How to Use Renko Charts
Armed with the knowledge of how renko charts work, it is time to delve into how they can help traders. Renko charts are all about easily spotting the prevailing market trend and general support and resistance areas. Think of them as the eye in the sky offering up the bigger picture. In a prior blog bost, I outlined how to spot trends using the swing highs and swing lows of markets. Renko charts make spotting highs and lows, and the similar sized impulsive and corrective moves that create them a lot easier. If the chart art below looks indecipherable, don’t worry I discuss the topic in another blog article I wrote.
Trading Off Renko
Renko charts, however, aren’t limited to spotting trends and big support and resistance areas. All sorts of analysis and strategies can be applied to them. A very common strategy employed using renko charts involves adding short and long-term moving average crossovers into one’s strategy. Bear in mind that on a renko chart, moving averages are calculated based on the closing price of each brick. Results of these types of strategies may vary depending on the market being traded and underlying conditions. Traders need to do the analysis to find out what may work best for them.
Notable Drawbacks
Renko charts are good, but they do come with some major drawbacks. Above all, by focusing on price rather than time, renko charts miss important price extremes. For instance, a renko brick set to 30 pips and price moves down by 25 pips, before going up by 30 bps. In this case, the initial 25 pips decline in price doesn’t appear on a renko chart, whereas candlestick charts do illustrate such price movement. Likewise, exact support and resistance levels are not identifiable. In a non-trending market, it could take quite a long time before a new brick to print. Hence why swing traders are more likely to trade directly off a renko chart, while most scalpers and day traders may only use them for reference.

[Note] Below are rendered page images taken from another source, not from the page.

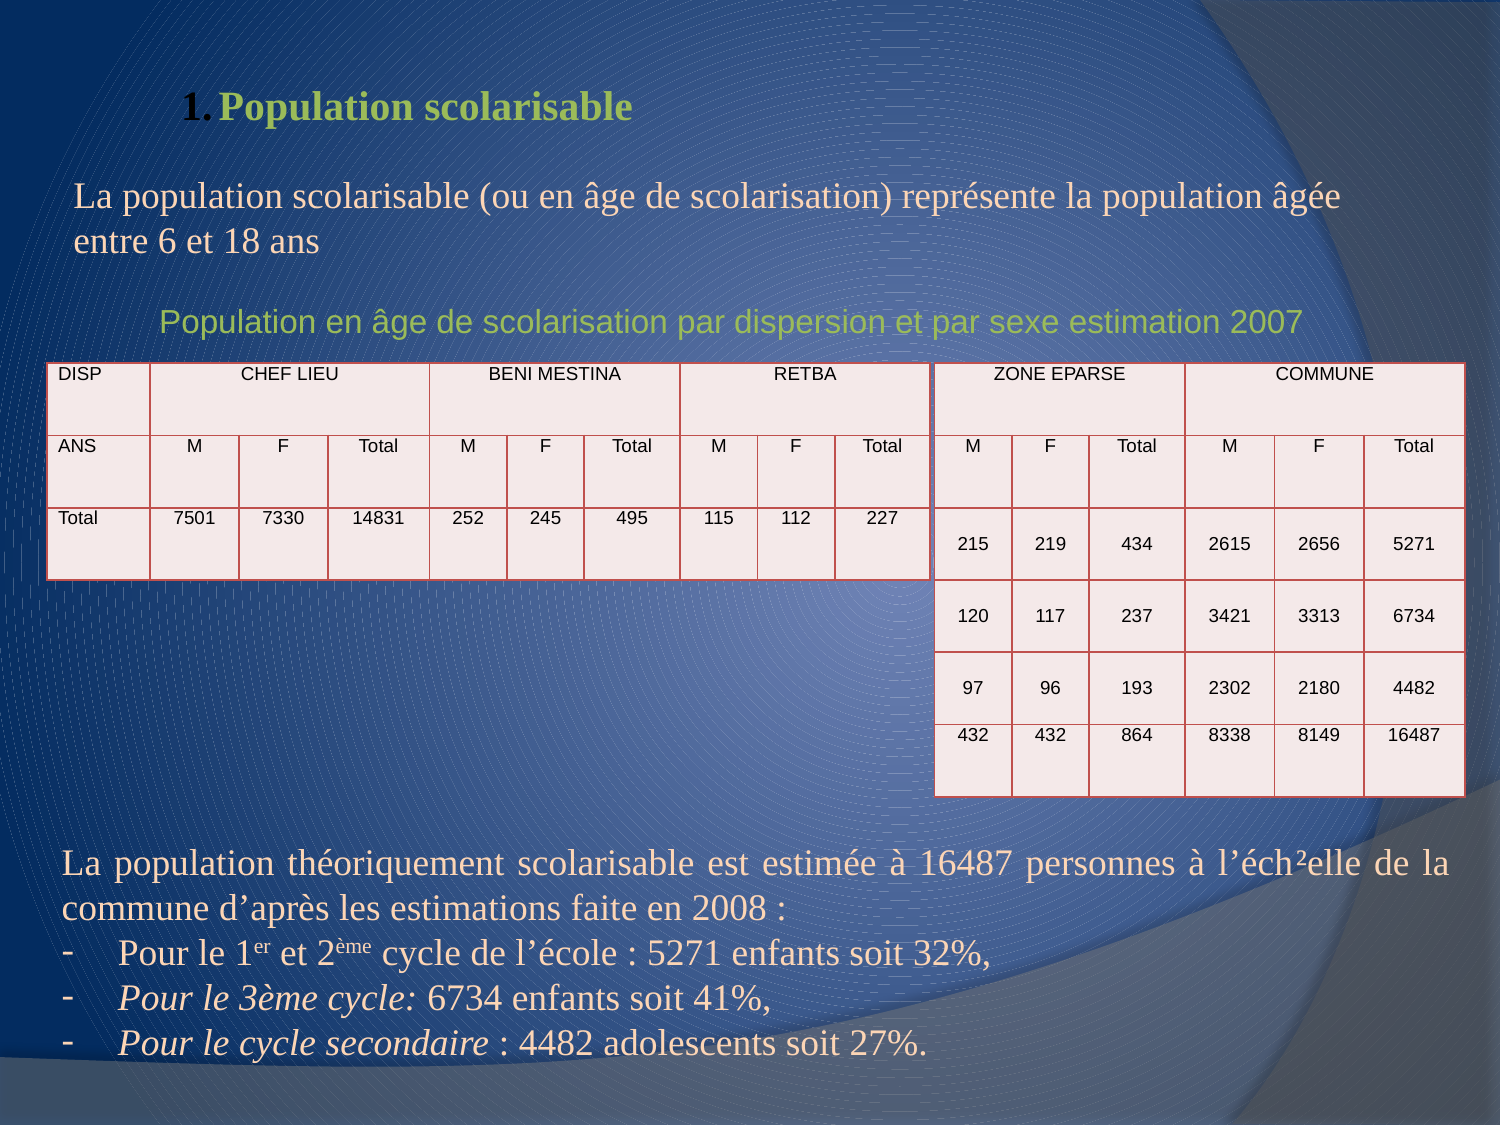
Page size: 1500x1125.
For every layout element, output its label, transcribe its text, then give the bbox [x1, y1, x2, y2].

table_cell 8149 [1275, 725, 1363, 785]
table_cell 6734 [1365, 581, 1464, 651]
table_cell 3313 [1275, 581, 1363, 651]
table_cell 14831 [329, 509, 429, 579]
table_cell 120 [935, 581, 1011, 651]
table_cell Total [48, 509, 149, 579]
table_cell M [1186, 436, 1274, 507]
table_cell 193 [1090, 653, 1184, 724]
text_box La population scolarisable (ou en âge de scolarisation) représente la population âgée entre 6 et 18 ans [58, 163, 1418, 269]
table_cell 7501 [151, 509, 238, 579]
table_cell 4482 [1365, 653, 1464, 724]
table_cell 7330 [240, 509, 327, 579]
table_cell 252 [430, 509, 506, 579]
table_cell 864 [1090, 725, 1184, 785]
table_header RETBA [681, 364, 929, 435]
table_cell 432 [1013, 725, 1088, 785]
table_header COMMUNE [1186, 364, 1464, 435]
text_box La population théoriquement scolarisable est estimée à 16487 personnes à l’éch ²elle de la commune d’après les estimations faite en 2008 : Pour le 1er et 2ème cycle de l’école : 5271 enfants soit 32%, Pour le 3ème cycle: 6734 enfants soit 41%, Pour le cycle secondaire : 4482 adolescents soit 27%. [46, 785, 1465, 1070]
table_cell 115 [681, 509, 757, 579]
table_cell F [758, 436, 834, 507]
table_cell Total [1365, 436, 1464, 507]
table_cell 237 [1090, 581, 1184, 651]
table_header ZONE EPARSE [935, 364, 1184, 435]
table_header BENI MESTINA [430, 364, 679, 435]
table_cell 495 [585, 509, 679, 579]
table_cell 219 [1013, 509, 1088, 579]
table_cell F [508, 436, 583, 507]
table_cell 2615 [1186, 509, 1274, 579]
table_cell 96 [1013, 653, 1088, 724]
table_cell F [1275, 436, 1363, 507]
table_cell 227 [836, 509, 929, 579]
table_cell 432 [935, 725, 1011, 785]
table_cell 215 [935, 509, 1011, 579]
table_cell Total [585, 436, 679, 507]
table_cell 2656 [1275, 509, 1363, 579]
table_cell M [430, 436, 506, 507]
table_cell Total [836, 436, 929, 507]
text_box Population en âge de scolarisation par dispersion et par sexe estimation 2007 [46, 292, 1418, 348]
table_header CHEF LIEU [151, 364, 429, 435]
table_cell F [240, 436, 327, 507]
table_header DISP [48, 364, 149, 435]
table_cell 2180 [1275, 653, 1363, 724]
table_cell 112 [758, 509, 834, 579]
table_cell 434 [1090, 509, 1184, 579]
table_cell 3421 [1186, 581, 1274, 651]
table_cell 117 [1013, 581, 1088, 651]
table_cell M [935, 436, 1011, 507]
table_cell 245 [508, 509, 583, 579]
table_cell 97 [935, 653, 1011, 724]
text_box Population scolarisable [0, 46, 657, 137]
table_cell Total [329, 436, 429, 507]
table_cell F [1013, 436, 1088, 507]
table_cell 16487 [1365, 725, 1464, 785]
table_cell ANS [48, 436, 149, 507]
table_cell Total [1090, 436, 1184, 507]
table_cell 8338 [1186, 725, 1274, 785]
table_cell 5271 [1365, 509, 1464, 579]
table_cell 2302 [1186, 653, 1274, 724]
table_cell M [681, 436, 757, 507]
table_cell M [151, 436, 238, 507]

Differences Across Platforms
Traders should be aware that different platforms calculate renko charts differently. TradingView, in the absence of pure tick data, uses the OHLC over a designated chart timeframe to determine brick creation. The highest frequency chart in TradingView will more closely resemble a traditional renko chart than one of a lower frequency. Meanwhile, platforms like cTrader actually calculate renko charts using tick data, but don’t offer built in dynamic box sizing using something like the ATR.
Final Thoughts
Renko charts are extremely helpful in getting a big picture overview of the market one trades by cutting out the price noise of more traditional chart types. I personally use renko charts to determine trends based on market structure and also to spot swing trade opportunities. Easy to construct and understand, renko charts are definitely a valuable tool for any type of traders. Still, they do have their drawbacks, especially for scalpers and day traders.